[Page-level text extractions]
****************************************
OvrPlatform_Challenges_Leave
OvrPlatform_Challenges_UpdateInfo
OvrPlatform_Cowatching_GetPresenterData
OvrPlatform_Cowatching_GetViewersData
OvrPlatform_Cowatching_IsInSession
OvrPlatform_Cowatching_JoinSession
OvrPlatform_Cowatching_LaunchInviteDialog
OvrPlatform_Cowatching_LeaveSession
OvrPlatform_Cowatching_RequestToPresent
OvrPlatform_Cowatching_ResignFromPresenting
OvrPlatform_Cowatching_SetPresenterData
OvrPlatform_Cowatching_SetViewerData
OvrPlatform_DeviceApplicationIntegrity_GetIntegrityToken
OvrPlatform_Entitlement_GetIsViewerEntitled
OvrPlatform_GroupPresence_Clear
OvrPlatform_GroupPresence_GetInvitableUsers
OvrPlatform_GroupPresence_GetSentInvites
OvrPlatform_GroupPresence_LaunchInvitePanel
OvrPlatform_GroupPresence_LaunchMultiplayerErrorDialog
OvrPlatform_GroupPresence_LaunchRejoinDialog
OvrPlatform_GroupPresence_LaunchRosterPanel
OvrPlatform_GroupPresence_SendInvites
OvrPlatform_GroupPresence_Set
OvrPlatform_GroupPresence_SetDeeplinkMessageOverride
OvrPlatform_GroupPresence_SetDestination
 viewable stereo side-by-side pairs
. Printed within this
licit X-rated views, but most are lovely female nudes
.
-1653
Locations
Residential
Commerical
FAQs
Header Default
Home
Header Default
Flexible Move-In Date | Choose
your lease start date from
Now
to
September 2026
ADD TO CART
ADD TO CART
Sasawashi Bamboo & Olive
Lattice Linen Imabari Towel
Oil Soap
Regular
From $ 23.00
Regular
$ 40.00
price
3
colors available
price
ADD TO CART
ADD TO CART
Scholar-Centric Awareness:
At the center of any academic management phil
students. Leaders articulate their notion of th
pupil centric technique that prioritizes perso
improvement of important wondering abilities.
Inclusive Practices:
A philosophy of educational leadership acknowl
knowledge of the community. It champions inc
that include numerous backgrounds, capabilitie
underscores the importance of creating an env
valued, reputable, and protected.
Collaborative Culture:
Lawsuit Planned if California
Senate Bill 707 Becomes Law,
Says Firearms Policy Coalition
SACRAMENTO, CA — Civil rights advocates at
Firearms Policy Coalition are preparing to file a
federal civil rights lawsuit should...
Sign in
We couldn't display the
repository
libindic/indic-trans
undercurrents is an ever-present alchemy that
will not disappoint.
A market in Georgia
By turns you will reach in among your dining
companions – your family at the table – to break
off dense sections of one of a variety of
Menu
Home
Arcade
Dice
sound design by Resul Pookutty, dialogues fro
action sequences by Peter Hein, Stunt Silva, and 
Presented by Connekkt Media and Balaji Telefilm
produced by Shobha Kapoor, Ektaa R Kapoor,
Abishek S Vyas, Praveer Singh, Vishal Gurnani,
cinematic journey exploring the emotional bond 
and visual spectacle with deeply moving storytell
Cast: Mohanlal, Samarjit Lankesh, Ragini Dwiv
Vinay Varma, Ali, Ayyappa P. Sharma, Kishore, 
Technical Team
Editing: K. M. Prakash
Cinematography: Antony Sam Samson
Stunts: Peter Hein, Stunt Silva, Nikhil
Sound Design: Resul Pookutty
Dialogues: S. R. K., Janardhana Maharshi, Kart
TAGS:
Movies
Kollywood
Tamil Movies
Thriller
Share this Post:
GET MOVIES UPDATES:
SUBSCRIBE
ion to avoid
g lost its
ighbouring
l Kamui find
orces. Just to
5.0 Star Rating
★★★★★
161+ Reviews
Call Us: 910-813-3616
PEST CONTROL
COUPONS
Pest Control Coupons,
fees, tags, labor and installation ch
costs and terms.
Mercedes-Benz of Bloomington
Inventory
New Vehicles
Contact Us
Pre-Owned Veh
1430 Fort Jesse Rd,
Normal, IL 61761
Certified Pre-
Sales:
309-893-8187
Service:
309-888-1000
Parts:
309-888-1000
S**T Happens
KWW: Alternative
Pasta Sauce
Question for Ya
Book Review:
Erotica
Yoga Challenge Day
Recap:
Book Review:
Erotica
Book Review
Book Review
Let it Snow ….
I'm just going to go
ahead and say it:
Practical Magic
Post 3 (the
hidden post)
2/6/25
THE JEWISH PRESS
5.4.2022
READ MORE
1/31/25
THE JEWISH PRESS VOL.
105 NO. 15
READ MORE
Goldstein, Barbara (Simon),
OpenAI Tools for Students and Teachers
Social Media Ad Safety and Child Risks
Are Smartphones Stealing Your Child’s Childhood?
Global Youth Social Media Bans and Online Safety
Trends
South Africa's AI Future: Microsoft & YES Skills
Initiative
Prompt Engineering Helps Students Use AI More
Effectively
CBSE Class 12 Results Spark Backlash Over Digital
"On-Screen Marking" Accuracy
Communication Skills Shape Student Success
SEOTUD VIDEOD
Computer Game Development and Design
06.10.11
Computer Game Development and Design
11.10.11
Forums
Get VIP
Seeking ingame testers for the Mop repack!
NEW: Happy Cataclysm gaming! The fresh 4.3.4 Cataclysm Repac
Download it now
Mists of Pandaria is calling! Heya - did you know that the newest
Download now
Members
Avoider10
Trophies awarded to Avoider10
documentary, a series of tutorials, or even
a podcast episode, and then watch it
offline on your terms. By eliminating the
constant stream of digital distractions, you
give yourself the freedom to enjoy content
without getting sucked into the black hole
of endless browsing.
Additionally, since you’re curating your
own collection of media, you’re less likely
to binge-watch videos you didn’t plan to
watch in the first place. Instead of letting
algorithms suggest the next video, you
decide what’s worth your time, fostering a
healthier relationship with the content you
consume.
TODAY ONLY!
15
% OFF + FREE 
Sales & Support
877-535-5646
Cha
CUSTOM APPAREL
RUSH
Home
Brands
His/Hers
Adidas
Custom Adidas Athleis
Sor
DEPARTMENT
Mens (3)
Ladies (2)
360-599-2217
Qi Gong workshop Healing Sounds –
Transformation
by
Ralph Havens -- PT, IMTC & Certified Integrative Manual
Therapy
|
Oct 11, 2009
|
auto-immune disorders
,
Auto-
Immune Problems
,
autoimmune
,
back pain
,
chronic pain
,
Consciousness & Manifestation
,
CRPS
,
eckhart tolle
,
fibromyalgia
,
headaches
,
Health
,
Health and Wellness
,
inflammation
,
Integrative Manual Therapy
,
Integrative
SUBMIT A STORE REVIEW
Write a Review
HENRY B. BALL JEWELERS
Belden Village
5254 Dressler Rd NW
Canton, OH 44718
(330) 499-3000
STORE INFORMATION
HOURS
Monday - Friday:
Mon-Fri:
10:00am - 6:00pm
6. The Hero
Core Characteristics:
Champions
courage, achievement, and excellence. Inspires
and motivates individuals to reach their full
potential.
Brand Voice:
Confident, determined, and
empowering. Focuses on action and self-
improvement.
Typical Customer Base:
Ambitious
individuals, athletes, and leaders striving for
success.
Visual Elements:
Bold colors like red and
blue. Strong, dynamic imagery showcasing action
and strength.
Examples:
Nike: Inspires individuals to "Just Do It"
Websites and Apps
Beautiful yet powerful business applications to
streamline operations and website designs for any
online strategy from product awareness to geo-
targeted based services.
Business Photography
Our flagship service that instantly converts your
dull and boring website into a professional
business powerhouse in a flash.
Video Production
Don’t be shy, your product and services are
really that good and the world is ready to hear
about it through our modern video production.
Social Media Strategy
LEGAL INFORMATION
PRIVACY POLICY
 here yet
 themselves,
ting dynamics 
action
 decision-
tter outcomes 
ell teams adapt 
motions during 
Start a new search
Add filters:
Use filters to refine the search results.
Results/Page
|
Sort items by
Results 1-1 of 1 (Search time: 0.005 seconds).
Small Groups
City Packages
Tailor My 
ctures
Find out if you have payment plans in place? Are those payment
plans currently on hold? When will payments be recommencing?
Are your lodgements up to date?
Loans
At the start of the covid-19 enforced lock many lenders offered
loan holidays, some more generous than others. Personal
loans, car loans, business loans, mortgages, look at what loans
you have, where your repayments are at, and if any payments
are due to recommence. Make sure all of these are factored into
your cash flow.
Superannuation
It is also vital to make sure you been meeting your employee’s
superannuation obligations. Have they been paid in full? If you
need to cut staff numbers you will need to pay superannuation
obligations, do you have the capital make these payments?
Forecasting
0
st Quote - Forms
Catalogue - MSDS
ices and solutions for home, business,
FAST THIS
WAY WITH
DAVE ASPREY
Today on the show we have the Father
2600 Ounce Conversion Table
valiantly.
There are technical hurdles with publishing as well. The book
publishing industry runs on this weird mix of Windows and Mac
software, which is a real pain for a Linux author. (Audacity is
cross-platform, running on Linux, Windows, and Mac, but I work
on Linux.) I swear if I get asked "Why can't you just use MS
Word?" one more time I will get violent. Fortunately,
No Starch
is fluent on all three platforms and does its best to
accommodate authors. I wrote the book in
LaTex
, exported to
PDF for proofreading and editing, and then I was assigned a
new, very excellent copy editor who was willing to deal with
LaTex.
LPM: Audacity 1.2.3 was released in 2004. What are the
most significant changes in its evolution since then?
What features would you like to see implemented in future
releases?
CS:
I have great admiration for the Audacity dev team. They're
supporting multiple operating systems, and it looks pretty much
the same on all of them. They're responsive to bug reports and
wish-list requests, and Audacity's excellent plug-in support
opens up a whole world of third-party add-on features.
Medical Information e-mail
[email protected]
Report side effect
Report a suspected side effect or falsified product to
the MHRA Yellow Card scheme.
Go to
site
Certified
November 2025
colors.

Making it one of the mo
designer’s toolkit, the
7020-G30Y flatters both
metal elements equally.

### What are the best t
****************************************
Working through the entries line by line, count those containing "Skills" and report only the number.

◆ COMPLETED EXERCISE:
2